One earlier trial found that a so-called Mediterranean diet, with monounsaturated fatty acids from extra-virgin olive oil or mixed nuts, cut the risk of major cardiovascular problems like strokes and heart attacks by about 30 percent over five years among older people at an increased risk for those problems, the researchers note.

 

Avocados are another source of monounsaturated fatty acids, but they also have several other beneficial components, such as vitamins, minerals and fiber, the researchers point out.

 

For the new study, they assigned 45 otherwise healthy overweight and obese people between ages 21 and 70 to one of three diets aimed at reducing cholesterol, which can collect in the arteries as plaque.

 

Participants ate a regular American diet for the two weeks before starting the cholesterol-lowering diets.
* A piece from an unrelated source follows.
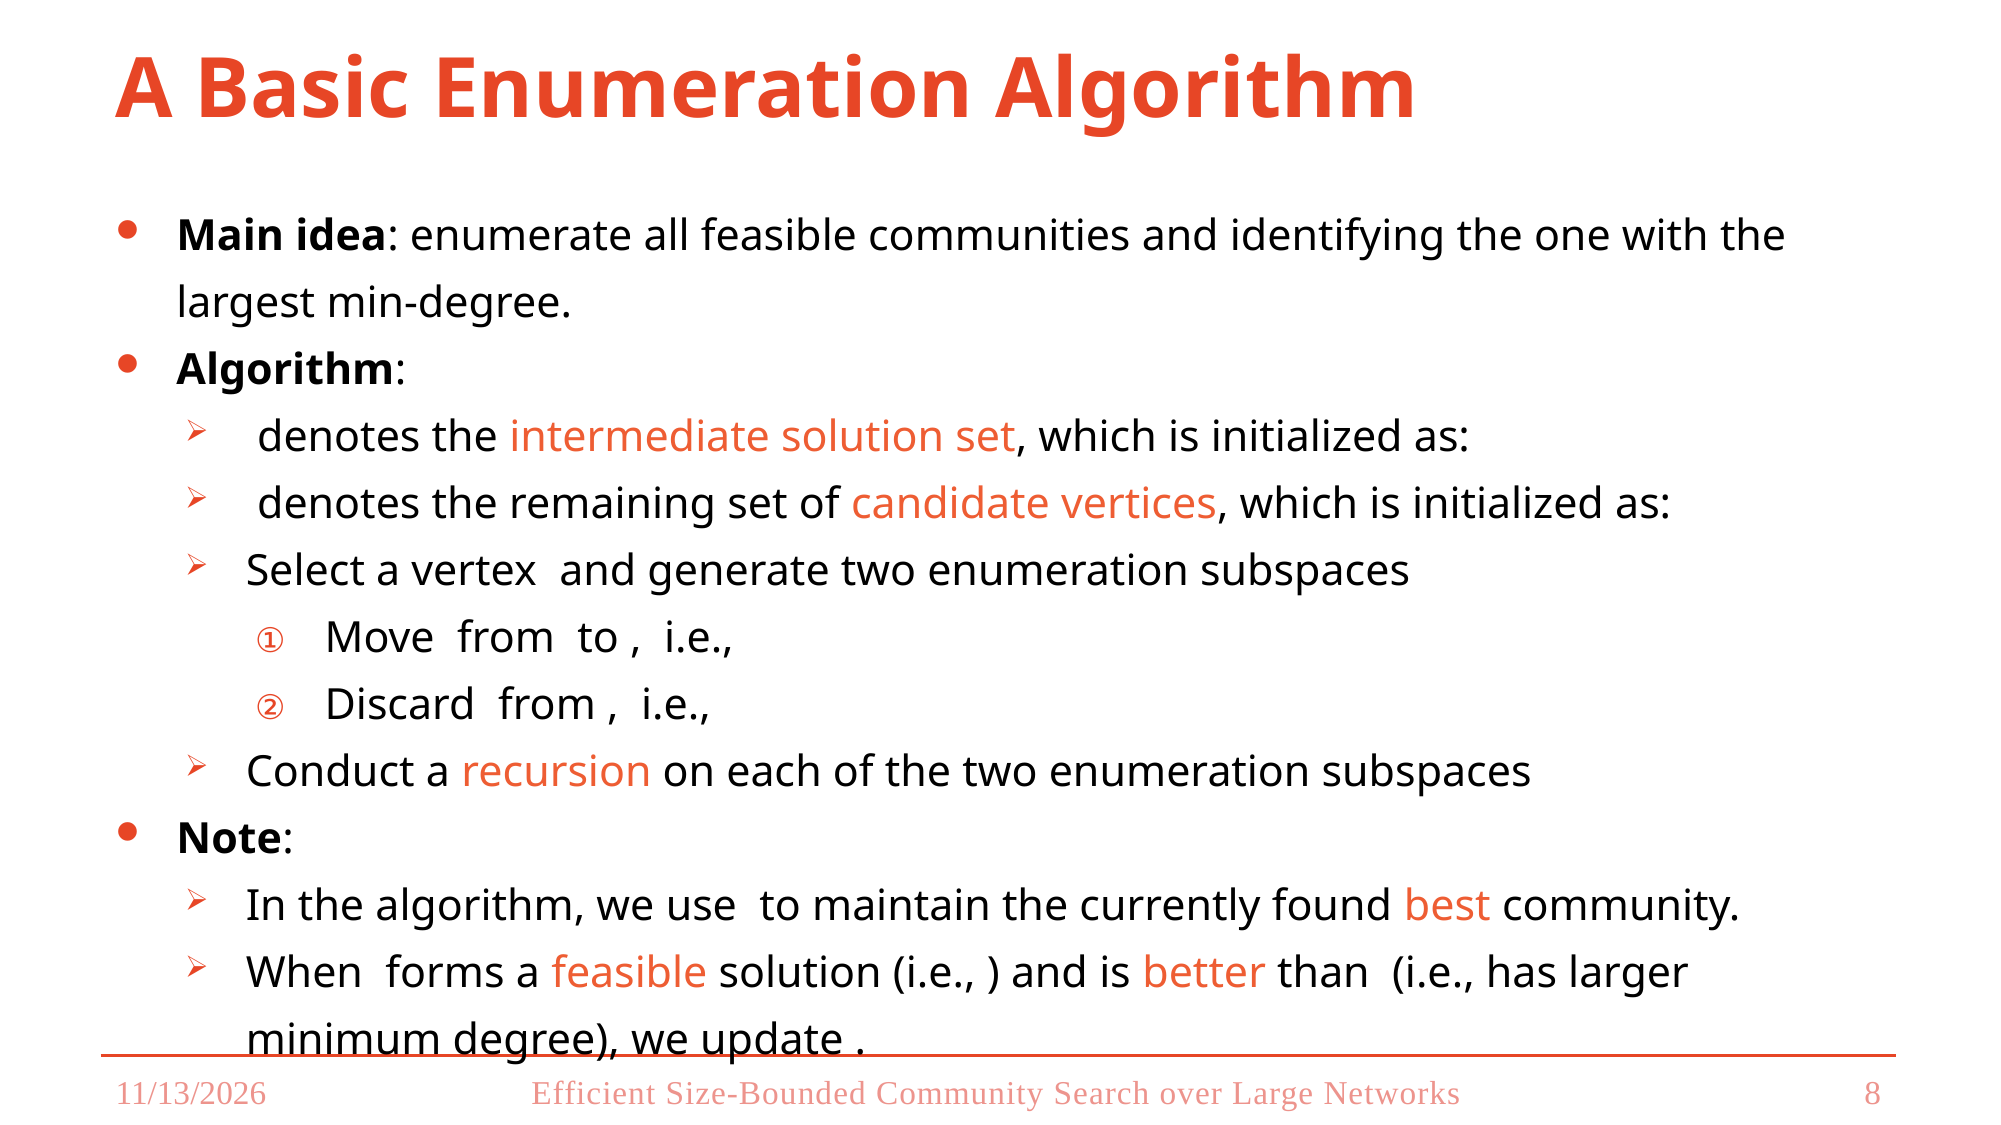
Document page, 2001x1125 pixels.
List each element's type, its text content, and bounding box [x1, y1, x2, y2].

title A Basic Enumeration Algorithm [100, 26, 1587, 156]
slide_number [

Then they followed either a low-fat diet without avocado, a moderate-fat diet without avocado or a moderate-fat diet with one avocado added every day.

 

After two weeks on an American diet, the average LDL cholesterol, which is the type that collects in the arteries, was about 128 milligrams per deciliter (mg/dL). An LDL level below 100 mg/dL is considered ideal, according to the U.S. National Institutes of Health.

 

Five weeks into the assigned diets, average LDL levels had fallen by 7.4 mg/dL in the low-fat without avocado group and 8.3 mg/dL in the moderate-fat without avocado group.

 

Those on the moderate-fat diet with avocado had the largest change in bad cholesterol, however. Their LDL level fell by 13.5 mg/dL, the researchers found.

 

A 13.5 mg/dL reduction in LDL cholesterol may be enough keep people from going on cholesterol-lowering medications, Kris-Etherton said. The reduction isn’t nearly as large as what people would see with modern drugs for cholesterol, however.

 

Kris-Etherton said the study also shows that these heart-healthy diets work at lowering LDL cholesterol with or without avocados.

 

“A healthy diet works, but there are some added benefits from including the avocado,” she said.

 

Kate Patton, a preventive-cardiology dietitian at the Cleveland Clinic in Ohio, said the added components of the avocado might have given people in the avocado group an edge over the others, who were also on healthy diets.

 

“Fiber basically helps you feel full longer and digest a lot slower,” said Patton, who was not involved in the study, adding that it may keep people from eating other things during the day.

 

Kris-Etherton said it’s also possible that people can benefit from other fruits, vegetables or nuts with properties similar to avocados.

 

As for people who want to make a change to their diet, she recommends starting by taking a look at what they typically eat.

 

“Do a sort of self assessment of their diet and say ‘where else can I make changes’ and go from there,” she said.